Two Factor VPN options?

phuongle · July 5, 2021, 11:13pm

Hi Noel,

For that, its really a DUO deployment that you will need to do.

Basically this is what you want to do - (i’ll link you to the documentation from DUO also)

Log in to your DUO mgmt portal
Go to Applications and - Protect an Application
Search for Microsoft RDP
Note your hostname, integration key , and secret.
Download the DUO RDP client and install it on the workstation that you want to enable 2FA on
During installation, you’ll enter the hostname,i-key, s-key

Once you have this installed, your users need to be created in DUO and the username must match the windows login that they are using.

inegralsystemsok · July 30, 2021, 4:09pm

I have a Peplink Balance 30, and I am looking to setup Duo 2FA for VPN users. You have insight on that?

phuongle · August 2, 2021, 11:03am

It should work the same my FushionHub?

Do you happen to have active support from peplink? In my quest for getting DUO 2FA setup, I had to have them send me a custom firmware for some adjusted time out settings,etc.

The basics of this deployment would require you to have a server running the DUO proxy with ldap/ldaps look up enabled.

I couldnt get my radius setup properly but that’s another alternative also to get it implemented.

inegralsystemsok · August 3, 2021, 10:02pm

I have DUO proxy running on the server and it passes all connectivity steps for LDAP. Not sure how to have the L2TP VPN connections from the peplink use 2FA.

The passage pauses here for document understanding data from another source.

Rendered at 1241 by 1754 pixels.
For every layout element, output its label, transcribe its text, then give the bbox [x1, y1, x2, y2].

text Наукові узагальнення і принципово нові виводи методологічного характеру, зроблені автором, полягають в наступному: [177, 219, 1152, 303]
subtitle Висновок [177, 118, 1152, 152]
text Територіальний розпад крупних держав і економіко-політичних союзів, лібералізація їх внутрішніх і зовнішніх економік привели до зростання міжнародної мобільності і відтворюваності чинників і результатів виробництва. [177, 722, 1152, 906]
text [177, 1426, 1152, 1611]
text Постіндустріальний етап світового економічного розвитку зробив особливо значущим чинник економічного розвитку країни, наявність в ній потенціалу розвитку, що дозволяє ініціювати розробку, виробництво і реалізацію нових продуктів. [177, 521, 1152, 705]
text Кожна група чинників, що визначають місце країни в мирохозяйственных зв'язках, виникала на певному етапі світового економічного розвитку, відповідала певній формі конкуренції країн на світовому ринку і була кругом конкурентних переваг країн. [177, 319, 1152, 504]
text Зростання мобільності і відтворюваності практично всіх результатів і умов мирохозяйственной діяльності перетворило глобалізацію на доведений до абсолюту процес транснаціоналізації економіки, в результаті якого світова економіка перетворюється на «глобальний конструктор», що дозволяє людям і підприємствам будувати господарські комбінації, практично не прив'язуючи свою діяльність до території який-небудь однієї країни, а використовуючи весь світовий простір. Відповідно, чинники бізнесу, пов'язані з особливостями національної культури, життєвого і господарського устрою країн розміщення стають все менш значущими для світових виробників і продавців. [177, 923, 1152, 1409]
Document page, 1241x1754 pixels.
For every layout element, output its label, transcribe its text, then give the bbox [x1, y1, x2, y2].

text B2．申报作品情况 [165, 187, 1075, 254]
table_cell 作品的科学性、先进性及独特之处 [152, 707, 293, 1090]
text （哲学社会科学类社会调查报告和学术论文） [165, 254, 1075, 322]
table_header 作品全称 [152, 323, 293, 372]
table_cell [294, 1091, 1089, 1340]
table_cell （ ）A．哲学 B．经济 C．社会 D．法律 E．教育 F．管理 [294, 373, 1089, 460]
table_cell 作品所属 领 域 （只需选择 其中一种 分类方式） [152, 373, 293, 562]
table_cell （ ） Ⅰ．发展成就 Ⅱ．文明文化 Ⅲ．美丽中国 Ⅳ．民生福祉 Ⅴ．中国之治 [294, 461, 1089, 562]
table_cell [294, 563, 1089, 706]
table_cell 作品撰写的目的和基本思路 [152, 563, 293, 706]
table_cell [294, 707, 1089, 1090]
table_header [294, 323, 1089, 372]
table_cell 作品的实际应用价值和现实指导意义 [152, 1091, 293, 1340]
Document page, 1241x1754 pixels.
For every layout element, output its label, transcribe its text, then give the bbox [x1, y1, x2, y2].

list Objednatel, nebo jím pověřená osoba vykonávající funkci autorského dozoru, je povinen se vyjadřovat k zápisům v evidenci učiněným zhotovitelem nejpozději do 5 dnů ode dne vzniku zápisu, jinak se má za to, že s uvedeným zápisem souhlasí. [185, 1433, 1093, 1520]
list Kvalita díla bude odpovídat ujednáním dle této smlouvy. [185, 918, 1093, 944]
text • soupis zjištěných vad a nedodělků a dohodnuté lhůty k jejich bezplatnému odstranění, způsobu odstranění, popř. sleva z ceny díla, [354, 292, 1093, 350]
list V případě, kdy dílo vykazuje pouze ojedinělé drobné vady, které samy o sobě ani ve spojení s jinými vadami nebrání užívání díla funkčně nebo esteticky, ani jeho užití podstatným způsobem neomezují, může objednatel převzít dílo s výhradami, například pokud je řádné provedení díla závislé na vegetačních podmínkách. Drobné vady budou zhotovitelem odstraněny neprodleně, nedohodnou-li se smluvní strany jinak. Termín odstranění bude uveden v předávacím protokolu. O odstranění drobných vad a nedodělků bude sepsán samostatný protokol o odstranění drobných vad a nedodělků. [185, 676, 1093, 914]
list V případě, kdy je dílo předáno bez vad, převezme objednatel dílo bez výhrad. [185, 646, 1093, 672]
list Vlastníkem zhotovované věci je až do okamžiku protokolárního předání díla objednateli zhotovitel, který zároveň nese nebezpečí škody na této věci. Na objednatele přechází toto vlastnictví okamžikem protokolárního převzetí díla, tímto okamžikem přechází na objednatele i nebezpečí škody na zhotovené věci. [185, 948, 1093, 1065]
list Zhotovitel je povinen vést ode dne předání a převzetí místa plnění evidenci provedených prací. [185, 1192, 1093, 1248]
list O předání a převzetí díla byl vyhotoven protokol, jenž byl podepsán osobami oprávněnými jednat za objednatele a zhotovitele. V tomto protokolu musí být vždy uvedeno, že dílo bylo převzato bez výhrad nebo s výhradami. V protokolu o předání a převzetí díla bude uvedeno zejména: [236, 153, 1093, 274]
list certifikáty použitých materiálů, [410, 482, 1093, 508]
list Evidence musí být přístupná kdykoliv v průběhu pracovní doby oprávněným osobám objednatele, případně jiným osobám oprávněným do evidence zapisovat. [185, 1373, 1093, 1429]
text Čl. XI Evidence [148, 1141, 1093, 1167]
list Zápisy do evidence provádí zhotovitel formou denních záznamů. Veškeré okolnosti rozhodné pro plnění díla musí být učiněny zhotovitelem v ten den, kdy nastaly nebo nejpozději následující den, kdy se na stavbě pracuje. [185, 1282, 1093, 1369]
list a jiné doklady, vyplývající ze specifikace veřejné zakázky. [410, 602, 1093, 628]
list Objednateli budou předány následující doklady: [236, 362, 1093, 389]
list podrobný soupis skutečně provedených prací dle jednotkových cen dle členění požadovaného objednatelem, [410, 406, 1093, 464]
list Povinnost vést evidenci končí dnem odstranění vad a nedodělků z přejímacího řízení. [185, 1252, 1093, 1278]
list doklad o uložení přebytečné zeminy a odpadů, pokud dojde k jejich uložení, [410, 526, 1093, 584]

phuongle · August 4, 2021, 7:51am

On your peplink device, under the network → Remote User Access

You would change authentication to LDAP server. You would then use the Duo Proxy as the LDAP target

A quick break down of the auth process would be :

Users request L2TP vpn connection to your pepwave
Pepwave directs LDAP look up to the DUO Proxy
DUO Proxy contacts your AD/LDAP server for auth
DUO sends push/prompt for access

inegralsystemsok · August 4, 2021, 8:28am

Thank you so much. You are so helpful! I think my problem may be that my Peplink Balance 30 doesn’t remote user auth via LDAP/RADIUS. When I navigate there, I do not even see a setting for authentication,

Reading through this thread, Radius auth for PPTP/L2TP VPN - #4 by sitloongs, it appears that the Balance 30 just can’t do it.

phuongle · August 4, 2021, 8:48am

Ahh gotcha!

SIR · January 24, 2023, 6:11pm

I understand that this is an old thread but I have not had much luck finding information relating to 2FA/MFA or other methods for added security on VPN connections that are set up in Peplink devices such as Balance 20X and 310X. This thread did not provide much information on options such as the local user authentication in the Peplink device and or the types of VPN options, IPsec, OpenVPN etc. Considering the massive increase in cyber attacks I find it strange that Peplink hasn’t focused more on this and that a thread started in 2016 didn’t amount to anything. If information is available elsewhere I’d certainly like to know.

nicobar · May 18, 2024, 4:09pm

+1 on this topic.
May 2024, there is still no 2FA available for FusionHub images. I can just tell you my password and the static IP and you can log in, I don’t even get a notification that someone has logged in!

Am I missing something?

mldowling · May 19, 2024, 4:44pm

Hello @nicobar,
Welcome back, Nicola, to the Peplink Community Forum.

One of the best and most secure ways (including with 2FA/MFA) to manage the Peplink FusionHub is via the Peplink InControl2 platform. When set up correctly, there is no way to log in directly from the outside world into the FusionHub; the only way available is via Peplink’s InControl2 portal using the encrypted Remote Web Admin.

Happy to Help,
Marcus

Gavin_Pitt · May 30, 2024, 11:18am

Agreed I would love to know as well.